8. Pour juger que la saisine, le 4 juin 2018, du tribunal administratif de Strasbourg ne pouvait être regardée comme tardive faute pour le délai de recours contentieux contre la délibération en cause d’avoir commencé à courir, la cour administrative d’appel de Nancy a relevé, par une appréciation souveraine exempte de dénaturation, que Mme D. n’avait pas reçu notification de ladite délibération et que ni la commune de Luttange, ni M. C. n’apportaient d’élément de nature à établir la date à laquelle elle en aurait eu connaissance. En statuant ainsi, la cour a répondu aux moyens soulevés devant elle et n’a commis aucune erreur de droit.

Sur le bien-fondé de l’arrêt en ce qui concerne la légalité de la délibération du 2 mai 2015 :

9. En premier lieu, en vertu du principe désormais énoncé à l’article L. 3111-1 du code général de la propriété des personnes publiques, les biens qui relèvent du domaine public des personnes publiques sont inaliénables et imprescriptibles. Leur cession ne peut intervenir, s’agissant de biens affectés à un service public, qu’après qu’ils ont fait l’objet d’une désaffectation et d’une décision expresse de déclassement.
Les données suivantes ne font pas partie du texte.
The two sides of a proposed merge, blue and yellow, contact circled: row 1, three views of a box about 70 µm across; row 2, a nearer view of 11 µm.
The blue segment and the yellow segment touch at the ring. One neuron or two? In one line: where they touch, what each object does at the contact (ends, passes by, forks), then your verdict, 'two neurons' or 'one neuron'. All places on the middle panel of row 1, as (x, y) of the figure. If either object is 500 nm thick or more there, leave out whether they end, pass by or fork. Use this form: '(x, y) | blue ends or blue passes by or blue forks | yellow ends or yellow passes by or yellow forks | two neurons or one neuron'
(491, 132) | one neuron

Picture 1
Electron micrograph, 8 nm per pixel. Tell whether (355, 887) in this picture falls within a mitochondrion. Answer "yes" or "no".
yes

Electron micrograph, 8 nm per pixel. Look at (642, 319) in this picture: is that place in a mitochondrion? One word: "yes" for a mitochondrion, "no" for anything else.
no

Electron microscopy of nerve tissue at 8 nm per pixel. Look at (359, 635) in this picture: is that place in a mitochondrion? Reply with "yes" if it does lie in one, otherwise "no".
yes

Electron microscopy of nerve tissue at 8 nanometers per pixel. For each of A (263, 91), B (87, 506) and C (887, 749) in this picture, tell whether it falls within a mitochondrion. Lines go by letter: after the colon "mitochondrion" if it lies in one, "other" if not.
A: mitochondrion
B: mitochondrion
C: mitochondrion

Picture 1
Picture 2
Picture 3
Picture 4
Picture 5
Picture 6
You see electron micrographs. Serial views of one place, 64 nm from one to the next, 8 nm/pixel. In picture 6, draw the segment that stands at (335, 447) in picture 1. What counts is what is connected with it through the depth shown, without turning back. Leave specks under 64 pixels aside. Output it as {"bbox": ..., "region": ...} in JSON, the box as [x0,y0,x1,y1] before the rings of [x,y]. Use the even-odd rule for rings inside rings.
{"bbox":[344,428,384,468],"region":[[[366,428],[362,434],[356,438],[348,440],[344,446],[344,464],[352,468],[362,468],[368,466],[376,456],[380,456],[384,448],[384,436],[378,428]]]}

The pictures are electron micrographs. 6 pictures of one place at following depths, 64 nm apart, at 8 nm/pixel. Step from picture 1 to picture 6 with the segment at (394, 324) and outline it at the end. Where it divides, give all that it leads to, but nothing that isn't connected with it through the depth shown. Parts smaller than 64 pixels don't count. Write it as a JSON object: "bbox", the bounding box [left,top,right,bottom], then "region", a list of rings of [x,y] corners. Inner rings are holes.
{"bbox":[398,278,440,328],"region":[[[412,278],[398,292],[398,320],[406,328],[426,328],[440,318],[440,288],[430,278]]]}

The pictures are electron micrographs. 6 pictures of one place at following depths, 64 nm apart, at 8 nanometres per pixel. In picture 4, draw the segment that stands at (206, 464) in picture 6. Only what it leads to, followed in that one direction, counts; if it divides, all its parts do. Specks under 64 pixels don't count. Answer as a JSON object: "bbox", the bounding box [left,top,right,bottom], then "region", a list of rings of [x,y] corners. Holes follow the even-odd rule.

10. Si M. C. soutient que l’inscription de l’acte d’échange de la parcelle supportant la voie communale sur le livre foncier permettrait de justifier le déclassement de cette voie qui pouvait intervenir sans enquête publique, la cour administrative d’appel de Nancy a pu, par un arrêt suffisamment motivé, juger sans erreur de droit que l’absence de désaffectation et de décision expresse de déclassement faisait obstacle à ce que le conseil municipal puisse légalement approuver le transfert de propriété à M. C. de la parcelle supportant cette voie communale.

11. En second lieu, il résulte des dispositions de l’article L. 161-10 du code rural et de la pêche maritime cité au point 3 que le législateur n’a pas entendu ouvrir aux communes, pour l’aliénation des chemins ruraux, d’autres procédures que celle de la vente dans les conditions qu’elles précisent. Si M. C. soutient que le principe de l’échange de la parcelle supportant le chemin rural avait été retenu par une précédente délibération du conseil municipal, la cour administrative d’appel a pu, par un arrêt suffisamment motivé, juger sans erreur de droit que la délibération litigieuse ne pouvait, sans méconnaître ces dispositions, autoriser l’échange de cette parcelle.

12. Il résulte de tout ce qui précède que M. C. n’est pas fondé à demander l’annulation de l’arrêt qu’il attaque.

13. Les dispositions de l’article L. 761-1 du code de justice administrative font obstacle à ce qu’une somme soit mise à ce titre à la charge de Mme D., qui n’est pas, dans la présente instance, la partie perdante. Il y a lieu, dans les circonstances de l’espèce, de mettre à la charge de M. C. le versement à Mme D. de la somme de 3 000 € au titre de ce même article.

Décide :

Article 1er : Le pourvoi de M. C. est rejeté.

Article 2 : M. C. versera à Mme D. la somme de 3 000 € au titre de l’article L. 761-1 du code de justice administrative.

Article 3 : La présente décision sera notifiée à M. A. C., à la commune de Luttange et à Mme B. D.